Die Corona-Pandemie hat viele arbeitsrechtliche Fragen aufgeworfen. Von Kurzarbeit über Weisungen im Hinblick auf Hygiene- und Abstandsregeln bis hin zu Personalkosteneinsparungsmöglichkeiten oder gar Restrukturierungen. Doch was kommt nach der Krise? Wir haben bei Syndikusrechtsanwältin Ariane Klinger, Employment Lawyer & Labour Relations Expert bei der Allianz SE und Fachgruppenleiterin Arbeitsrecht beim Bundesverband der Unternehmensjuristen (BUJ), nachgefragt.

DB: Frau Klinger, im März dieses Jahres haben die meisten Unternehmen ihre Arbeitnehmer ad hoc ins Homeoffice beordert. Viele von ihnen sind nach einem guten halben Jahr mit Ihrer Situation durchaus zufrieden, andere überhaupt nicht. Wenn die Krise und die damit verbundenen Einschränkungen vorbei sind: Kann der Arbeitgeber frei bestimmen, von wo seine Arbeitnehmer arbeiten? Wie sieht aus Ihrer Sicht der Büroalltag nach der Krise aus?
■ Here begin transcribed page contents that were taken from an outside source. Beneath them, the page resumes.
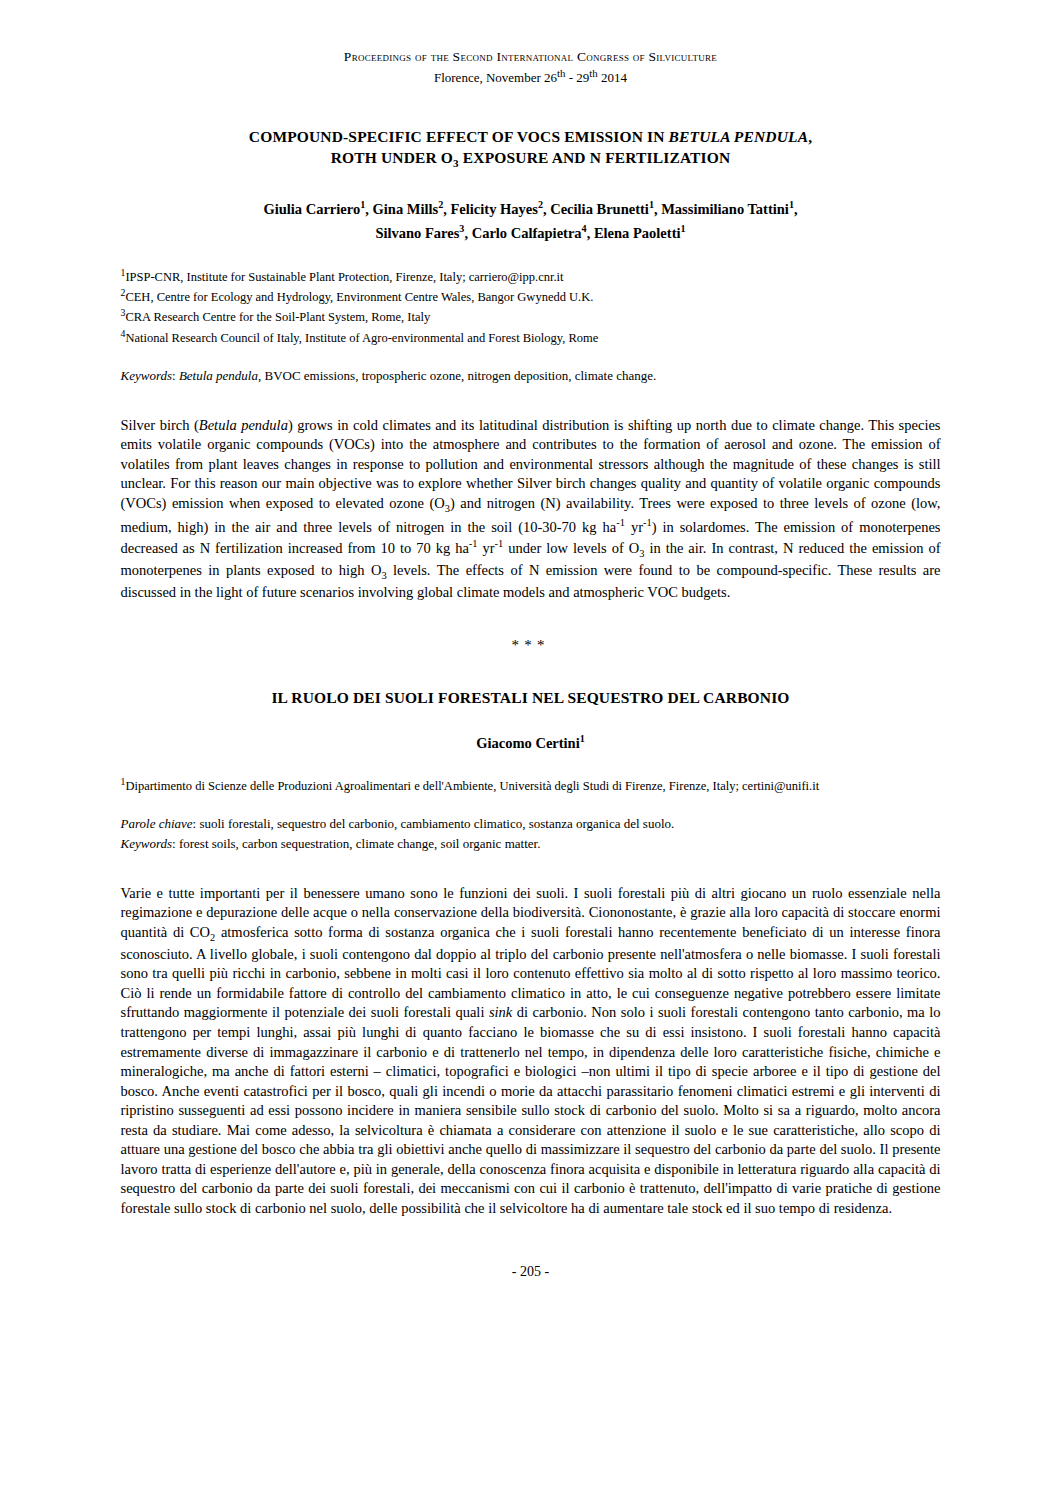Proceedings of the Second International Congress of Silviculture
Florence, November 26th - 29th 2014
Compound-specific effect of VOCs emission in Betula pendula,
Roth under O3 exposure and N fertilization
Giulia Carriero1, Gina Mills2, Felicity Hayes2, Cecilia Brunetti1, Massimiliano Tattini1,
Silvano Fares3, Carlo Calfapietra4, Elena Paoletti1
1IPSP-CNR, Institute for Sustainable Plant Protection, Firenze, Italy; carriero@ipp.cnr.it
2CEH, Centre for Ecology and Hydrology, Environment Centre Wales, Bangor Gwynedd U.K.
3CRA Research Centre for the Soil-Plant System, Rome, Italy
4National Research Council of Italy, Institute of Agro-environmental and Forest Biology, Rome
Keywords: Betula pendula, BVOC emissions, tropospheric ozone, nitrogen deposition, climate change.
Silver birch (Betula pendula) grows in cold climates and its latitudinal distribution is shifting up north due to climate change. This species emits volatile organic compounds (VOCs) into the atmosphere and contributes to the formation of aerosol and ozone. The emission of volatiles from plant leaves changes in response to pollution and environmental stressors although the magnitude of these changes is still unclear. For this reason our main objective was to explore whether Silver birch changes quality and quantity of volatile organic compounds (VOCs) emission when exposed to elevated ozone (O3) and nitrogen (N) availability. Trees were exposed to three levels of ozone (low, medium, high) in the air and three levels of nitrogen in the soil (10-30-70 kg ha-1 yr-1) in solardomes. The emission of monoterpenes decreased as N fertilization increased from 10 to 70 kg ha-1 yr-1 under low levels of O3 in the air. In contrast, N reduced the emission of monoterpenes in plants exposed to high O3 levels. The effects of N emission were found to be compound-specific. These results are discussed in the light of future scenarios involving global climate models and atmospheric VOC budgets.
***
Il ruolo dei suoli forestali nel sequestro del carbonio
Giacomo Certini1
1Dipartimento di Scienze delle Produzioni Agroalimentari e dell'Ambiente, Università degli Studi di Firenze, Firenze, Italy; certini@unifi.it
Parole chiave: suoli forestali, sequestro del carbonio, cambiamento climatico, sostanza organica del suolo.
Keywords: forest soils, carbon sequestration, climate change, soil organic matter.
Varie e tutte importanti per il benessere umano sono le funzioni dei suoli. I suoli forestali più di altri giocano un ruolo essenziale nella regimazione e depurazione delle acque o nella conservazione della biodiversità. Ciononostante, è grazie alla loro capacità di stoccare enormi quantità di CO2 atmosferica sotto forma di sostanza organica che i suoli forestali hanno recentemente beneficiato di un interesse finora sconosciuto. A livello globale, i suoli contengono dal doppio al triplo del carbonio presente nell'atmosfera o nelle biomasse. I suoli forestali sono tra quelli più ricchi in carbonio, sebbene in molti casi il loro contenuto effettivo sia molto al di sotto rispetto al loro massimo teorico. Ciò li rende un formidabile fattore di controllo del cambiamento climatico in atto, le cui conseguenze negative potrebbero essere limitate sfruttando maggiormente il potenziale dei suoli forestali quali sink di carbonio. Non solo i suoli forestali contengono tanto carbonio, ma lo trattengono per tempi lunghi, assai più lunghi di quanto facciano le biomasse che su di essi insistono. I suoli forestali hanno capacità estremamente diverse di immagazzinare il carbonio e di trattenerlo nel tempo, in dipendenza delle loro caratteristiche fisiche, chimiche e mineralogiche, ma anche di fattori esterni – climatici, topografici e biologici –non ultimi il tipo di specie arboree e il tipo di gestione del bosco. Anche eventi catastrofici per il bosco, quali gli incendi o morie da attacchi parassitario fenomeni climatici estremi e gli interventi di ripristino susseguenti ad essi possono incidere in maniera sensibile sullo stock di carbonio del suolo. Molto si sa a riguardo, molto ancora resta da studiare. Mai come adesso, la selvicoltura è chiamata a considerare con attenzione il suolo e le sue caratteristiche, allo scopo di attuare una gestione del bosco che abbia tra gli obiettivi anche quello di massimizzare il sequestro del carbonio da parte del suolo. Il presente lavoro tratta di esperienze dell'autore e, più in generale, della conoscenza finora acquisita e disponibile in letteratura riguardo alla capacità di sequestro del carbonio da parte dei suoli forestali, dei meccanismi con cui il carbonio è trattenuto, dell'impatto di varie pratiche di gestione forestale sullo stock di carbonio nel suolo, delle possibilità che il selvicoltore ha di aumentare tale stock ed il suo tempo di residenza.
- 205 -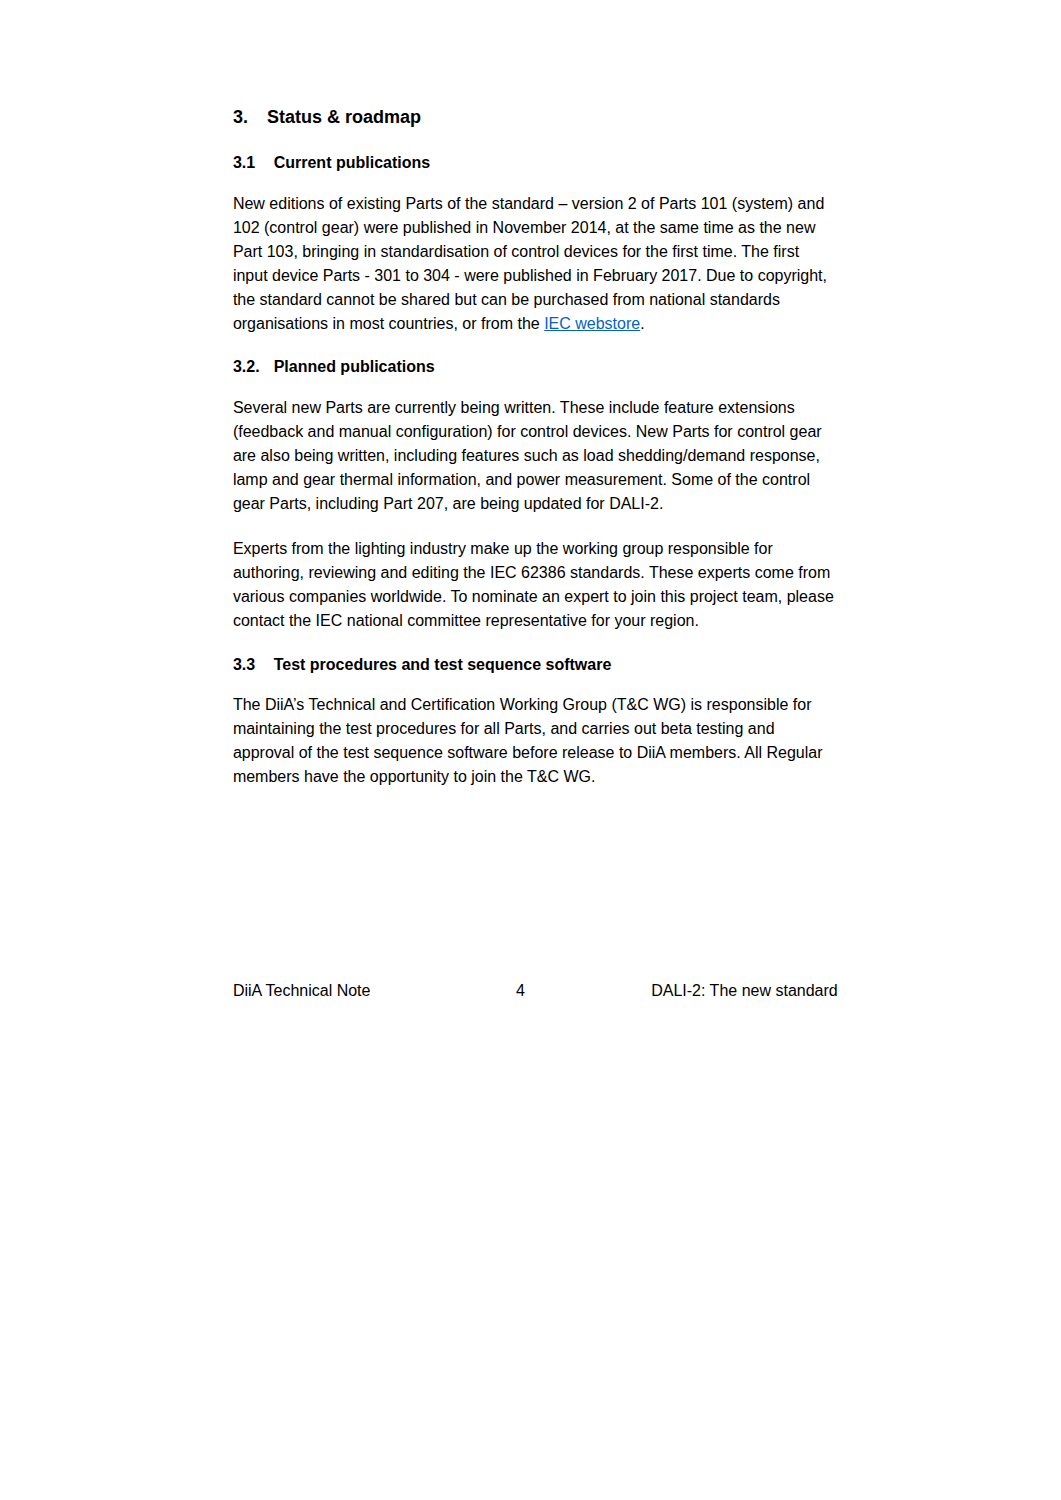3. Status & roadmap
3.1 Current publications
New editions of existing Parts of the standard – version 2 of Parts 101 (system) and 102 (control gear) were published in November 2014, at the same time as the new Part 103, bringing in standardisation of control devices for the first time. The first input device Parts - 301 to 304 - were published in February 2017. Due to copyright, the standard cannot be shared but can be purchased from national standards organisations in most countries, or from the IEC webstore.
3.2. Planned publications
Several new Parts are currently being written. These include feature extensions (feedback and manual configuration) for control devices. New Parts for control gear are also being written, including features such as load shedding/demand response, lamp and gear thermal information, and power measurement. Some of the control gear Parts, including Part 207, are being updated for DALI-2.
Experts from the lighting industry make up the working group responsible for authoring, reviewing and editing the IEC 62386 standards. These experts come from various companies worldwide. To nominate an expert to join this project team, please contact the IEC national committee representative for your region.
3.3 Test procedures and test sequence software
The DiiA’s Technical and Certification Working Group (T&C WG) is responsible for maintaining the test procedures for all Parts, and carries out beta testing and approval of the test sequence software before release to DiiA members. All Regular members have the opportunity to join the T&C WG.
DiiA Technical Note 4 DALI-2: The new standard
Klinger: Das Weisungsrecht, wo der Mitarbeiter seine Arbeitsleistung zu erbringen hat, steht bislang noch ausschließlich dem Arbeitgeber zu. Ob sich hier durch eine gesetzliche Änderung ein Anspruch des Mitarbeiters auf mobiles Arbeiten (ggf. aus dem Homeoffice) manifestieren wird, bleibt abzuwarten. Aktuell und auch bereits vor COVID 19 bieten viele Unternehmen in Deutschland ihren Mitarbeitern, für die das möglich ist, die Option zum mobilen Arbeiten an. Bei den großen Unternehmen betrug der Anteil nach einer Erhebung des Instituts für Arbeitsmarkt und Berufsforschung der Bundesagentur für Arbeit aus 2017 94 Prozent. Das wird sich auch in Zukunft sicher nicht mehr zurückdrehen lassen und ist auch nicht gewollt.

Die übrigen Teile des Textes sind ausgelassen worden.